Glad to learn of this work to reduce the risk of antibiotic induced deafness. Ototoxicity became very real to me recently as a fellow patient underwent a successful double lung transplant but awoke to deafness. The antibiotics are unavoidable and their side effects unpredictable at the individual level. We “signed up”, to that risk but it’s suddenly very real.
The risk of deafness is probably one I push well to the back of my mind along with the big one. The risk is small enough and hopefully if I get a successful heart transplantation, it will give me a better quality of and longer life.
My moniker is for good reason: I was a medical microbiologist (routine & research). Prescribing aminoglycocides was always based upon least worse outcome given the toxicity risks, especially in paediatrics. This is a remarkable development, and one, IMHO, worthy of a Nobel Prize if clinical trials work out as hoped.

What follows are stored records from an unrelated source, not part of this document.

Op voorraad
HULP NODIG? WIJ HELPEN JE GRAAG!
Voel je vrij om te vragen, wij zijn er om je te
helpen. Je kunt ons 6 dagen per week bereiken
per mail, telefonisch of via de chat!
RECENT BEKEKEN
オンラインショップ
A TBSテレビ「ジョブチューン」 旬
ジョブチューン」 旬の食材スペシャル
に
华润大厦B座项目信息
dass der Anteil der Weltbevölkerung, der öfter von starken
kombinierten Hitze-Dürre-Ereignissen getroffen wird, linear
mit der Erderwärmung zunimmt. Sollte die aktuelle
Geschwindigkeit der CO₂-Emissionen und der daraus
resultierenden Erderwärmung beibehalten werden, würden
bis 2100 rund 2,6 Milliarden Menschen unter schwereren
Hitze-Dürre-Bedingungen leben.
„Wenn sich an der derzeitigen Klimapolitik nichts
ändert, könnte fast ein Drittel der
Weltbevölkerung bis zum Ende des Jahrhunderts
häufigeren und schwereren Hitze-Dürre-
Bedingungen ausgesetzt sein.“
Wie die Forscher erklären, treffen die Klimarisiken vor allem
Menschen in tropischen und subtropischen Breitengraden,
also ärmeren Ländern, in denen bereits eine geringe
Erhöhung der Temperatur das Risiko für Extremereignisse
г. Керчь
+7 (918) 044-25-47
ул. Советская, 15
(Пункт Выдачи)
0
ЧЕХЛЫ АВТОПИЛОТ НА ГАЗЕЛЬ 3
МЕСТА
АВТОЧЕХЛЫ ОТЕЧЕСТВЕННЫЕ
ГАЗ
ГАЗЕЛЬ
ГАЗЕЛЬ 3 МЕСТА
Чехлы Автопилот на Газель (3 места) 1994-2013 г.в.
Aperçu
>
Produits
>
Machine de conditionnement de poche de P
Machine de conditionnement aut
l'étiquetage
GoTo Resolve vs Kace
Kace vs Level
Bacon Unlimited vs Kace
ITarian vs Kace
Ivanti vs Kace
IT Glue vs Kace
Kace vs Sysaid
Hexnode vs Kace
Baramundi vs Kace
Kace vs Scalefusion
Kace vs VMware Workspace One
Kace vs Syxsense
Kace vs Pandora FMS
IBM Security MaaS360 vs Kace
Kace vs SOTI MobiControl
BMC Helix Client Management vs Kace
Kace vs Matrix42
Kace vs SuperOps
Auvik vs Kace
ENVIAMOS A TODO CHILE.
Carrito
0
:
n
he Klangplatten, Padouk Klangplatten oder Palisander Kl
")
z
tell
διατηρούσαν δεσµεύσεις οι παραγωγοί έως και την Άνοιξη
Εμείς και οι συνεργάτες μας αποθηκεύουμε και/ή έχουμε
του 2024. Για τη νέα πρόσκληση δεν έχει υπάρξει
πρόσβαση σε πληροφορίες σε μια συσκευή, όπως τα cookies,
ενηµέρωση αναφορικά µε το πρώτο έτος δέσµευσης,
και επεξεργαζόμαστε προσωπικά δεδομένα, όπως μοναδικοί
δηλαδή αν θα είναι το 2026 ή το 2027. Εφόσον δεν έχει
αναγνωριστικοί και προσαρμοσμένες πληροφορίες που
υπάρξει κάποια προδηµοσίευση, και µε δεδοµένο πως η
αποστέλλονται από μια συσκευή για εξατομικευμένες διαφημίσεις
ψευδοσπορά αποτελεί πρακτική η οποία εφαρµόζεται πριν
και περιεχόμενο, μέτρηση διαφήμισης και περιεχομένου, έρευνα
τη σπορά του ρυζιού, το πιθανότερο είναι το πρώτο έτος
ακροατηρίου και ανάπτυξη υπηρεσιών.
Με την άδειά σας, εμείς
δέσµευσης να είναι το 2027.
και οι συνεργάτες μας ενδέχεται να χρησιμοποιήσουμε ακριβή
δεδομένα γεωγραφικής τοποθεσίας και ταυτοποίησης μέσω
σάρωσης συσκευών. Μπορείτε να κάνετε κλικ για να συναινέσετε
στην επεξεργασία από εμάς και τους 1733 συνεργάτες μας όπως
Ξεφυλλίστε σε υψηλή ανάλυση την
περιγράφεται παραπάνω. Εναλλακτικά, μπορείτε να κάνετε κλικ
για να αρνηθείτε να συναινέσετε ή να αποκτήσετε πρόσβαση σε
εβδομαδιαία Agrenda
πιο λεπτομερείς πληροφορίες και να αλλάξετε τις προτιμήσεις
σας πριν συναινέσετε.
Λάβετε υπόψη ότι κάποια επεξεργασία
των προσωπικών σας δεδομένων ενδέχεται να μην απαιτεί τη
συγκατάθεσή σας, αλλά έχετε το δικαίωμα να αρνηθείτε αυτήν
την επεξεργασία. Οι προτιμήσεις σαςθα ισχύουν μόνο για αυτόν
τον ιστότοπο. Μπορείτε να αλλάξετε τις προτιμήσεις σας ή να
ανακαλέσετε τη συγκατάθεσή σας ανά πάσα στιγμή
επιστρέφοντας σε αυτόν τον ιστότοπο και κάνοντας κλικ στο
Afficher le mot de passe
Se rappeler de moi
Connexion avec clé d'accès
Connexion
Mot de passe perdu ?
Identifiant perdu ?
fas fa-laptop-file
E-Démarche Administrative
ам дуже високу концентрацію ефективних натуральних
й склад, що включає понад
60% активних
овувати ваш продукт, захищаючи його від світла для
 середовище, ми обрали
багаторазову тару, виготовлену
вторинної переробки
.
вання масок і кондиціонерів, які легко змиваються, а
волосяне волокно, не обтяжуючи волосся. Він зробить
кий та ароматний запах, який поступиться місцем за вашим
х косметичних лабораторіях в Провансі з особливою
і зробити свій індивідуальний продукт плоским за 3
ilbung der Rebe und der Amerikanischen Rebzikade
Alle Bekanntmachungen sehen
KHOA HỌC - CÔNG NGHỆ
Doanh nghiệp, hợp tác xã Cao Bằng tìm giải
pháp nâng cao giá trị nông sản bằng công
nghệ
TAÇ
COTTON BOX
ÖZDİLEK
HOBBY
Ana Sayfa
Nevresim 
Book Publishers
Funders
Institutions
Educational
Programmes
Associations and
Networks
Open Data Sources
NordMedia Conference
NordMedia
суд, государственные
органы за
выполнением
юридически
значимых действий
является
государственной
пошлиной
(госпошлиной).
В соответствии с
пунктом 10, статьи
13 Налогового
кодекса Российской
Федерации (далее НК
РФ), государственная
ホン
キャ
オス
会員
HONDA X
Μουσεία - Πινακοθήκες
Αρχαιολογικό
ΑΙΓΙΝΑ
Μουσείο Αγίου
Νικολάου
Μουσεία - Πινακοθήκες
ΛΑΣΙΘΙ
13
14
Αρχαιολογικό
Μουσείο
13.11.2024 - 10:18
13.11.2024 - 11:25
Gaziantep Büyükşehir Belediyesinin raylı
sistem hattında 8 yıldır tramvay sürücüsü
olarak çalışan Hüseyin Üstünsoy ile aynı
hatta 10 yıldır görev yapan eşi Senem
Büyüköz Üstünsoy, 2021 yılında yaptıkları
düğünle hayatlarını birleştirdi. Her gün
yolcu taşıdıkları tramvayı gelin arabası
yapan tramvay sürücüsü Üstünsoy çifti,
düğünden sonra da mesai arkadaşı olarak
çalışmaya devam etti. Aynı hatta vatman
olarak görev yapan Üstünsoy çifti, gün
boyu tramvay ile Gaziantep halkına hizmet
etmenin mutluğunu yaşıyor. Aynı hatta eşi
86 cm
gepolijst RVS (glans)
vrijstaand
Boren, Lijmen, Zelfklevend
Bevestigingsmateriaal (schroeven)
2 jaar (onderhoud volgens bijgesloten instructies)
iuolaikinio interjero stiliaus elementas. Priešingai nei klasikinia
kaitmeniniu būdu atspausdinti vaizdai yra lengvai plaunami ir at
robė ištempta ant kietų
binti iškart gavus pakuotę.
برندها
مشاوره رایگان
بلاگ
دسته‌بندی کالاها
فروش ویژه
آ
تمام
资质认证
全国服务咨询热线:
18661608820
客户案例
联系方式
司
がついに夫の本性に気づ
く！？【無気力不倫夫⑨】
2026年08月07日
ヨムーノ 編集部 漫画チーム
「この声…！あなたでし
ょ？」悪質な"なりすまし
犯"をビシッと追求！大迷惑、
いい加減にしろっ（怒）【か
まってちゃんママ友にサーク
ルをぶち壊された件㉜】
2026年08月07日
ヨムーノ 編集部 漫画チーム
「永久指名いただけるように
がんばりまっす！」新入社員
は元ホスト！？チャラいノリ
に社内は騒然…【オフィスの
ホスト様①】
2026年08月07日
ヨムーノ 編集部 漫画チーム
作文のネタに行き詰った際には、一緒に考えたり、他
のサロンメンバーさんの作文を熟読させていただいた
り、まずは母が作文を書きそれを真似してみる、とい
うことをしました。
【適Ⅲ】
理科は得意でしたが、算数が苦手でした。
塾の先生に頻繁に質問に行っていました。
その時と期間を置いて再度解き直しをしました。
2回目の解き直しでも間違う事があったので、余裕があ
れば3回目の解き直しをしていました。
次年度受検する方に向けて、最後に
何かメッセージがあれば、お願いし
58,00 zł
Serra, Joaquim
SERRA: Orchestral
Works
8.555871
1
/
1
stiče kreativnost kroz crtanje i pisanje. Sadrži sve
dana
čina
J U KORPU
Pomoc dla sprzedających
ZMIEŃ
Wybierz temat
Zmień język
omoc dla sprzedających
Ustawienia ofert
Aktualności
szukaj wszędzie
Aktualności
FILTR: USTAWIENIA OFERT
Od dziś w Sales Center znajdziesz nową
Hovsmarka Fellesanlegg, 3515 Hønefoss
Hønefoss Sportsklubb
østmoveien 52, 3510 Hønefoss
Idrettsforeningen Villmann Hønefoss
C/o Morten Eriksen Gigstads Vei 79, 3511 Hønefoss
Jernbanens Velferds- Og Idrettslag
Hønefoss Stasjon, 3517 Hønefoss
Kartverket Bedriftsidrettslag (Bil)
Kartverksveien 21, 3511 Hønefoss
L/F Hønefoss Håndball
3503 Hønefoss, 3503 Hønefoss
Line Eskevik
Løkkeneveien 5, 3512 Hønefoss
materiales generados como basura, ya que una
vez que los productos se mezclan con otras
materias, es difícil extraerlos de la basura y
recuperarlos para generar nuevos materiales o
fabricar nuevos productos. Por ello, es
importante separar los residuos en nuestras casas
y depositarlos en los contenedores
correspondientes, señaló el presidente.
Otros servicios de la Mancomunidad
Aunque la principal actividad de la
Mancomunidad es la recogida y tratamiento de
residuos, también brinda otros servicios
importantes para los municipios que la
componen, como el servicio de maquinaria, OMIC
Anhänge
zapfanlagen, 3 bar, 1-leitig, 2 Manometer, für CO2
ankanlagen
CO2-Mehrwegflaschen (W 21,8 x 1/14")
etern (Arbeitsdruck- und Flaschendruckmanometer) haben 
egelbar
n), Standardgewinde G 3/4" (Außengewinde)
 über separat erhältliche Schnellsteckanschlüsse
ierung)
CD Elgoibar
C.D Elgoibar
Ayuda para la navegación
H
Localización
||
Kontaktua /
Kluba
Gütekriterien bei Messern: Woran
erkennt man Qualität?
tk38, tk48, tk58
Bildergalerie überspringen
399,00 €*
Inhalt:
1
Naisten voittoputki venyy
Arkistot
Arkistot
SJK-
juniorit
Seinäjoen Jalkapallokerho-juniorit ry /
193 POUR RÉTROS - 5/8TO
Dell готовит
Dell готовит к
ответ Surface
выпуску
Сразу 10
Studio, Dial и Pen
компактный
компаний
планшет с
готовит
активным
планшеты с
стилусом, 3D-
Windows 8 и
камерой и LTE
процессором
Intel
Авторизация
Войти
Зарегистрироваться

I have a vague memory of being in hospital in India in 1946. Never did find out why. I arrived in the UK in 1947 and started school in Larkhill. There it was discovered I was totally deaf in my left ear. Antibiotics maybe? My right ear was good so I did not have too many problems, Even gained a PPL in 1967 :-).
In 1976, in South Africa, I fell ill with what I thought was a bad cold. I eventually dragged myself to the doctors surgery and was injected with antibiotics. Cured the cold but hearing in my right ear was severely impaired. Coincidence? Anyway, no more flying. Now I have a large hearing aid and much tinnitus but ONLY in the right ear! Every cloud has a silver lining. Being able to chuck the hearing aid whenever has many boons.
For folks who are interested, here is the research paper: http://www.jci.org/articles/view/77424
The sidebar has a link to download it as a pdf.
There is a brief but interesting interview with one of the authors, Markus Huth at http://www.jci.org/posts/246
which describes his growing involvement with the project and how it progressed.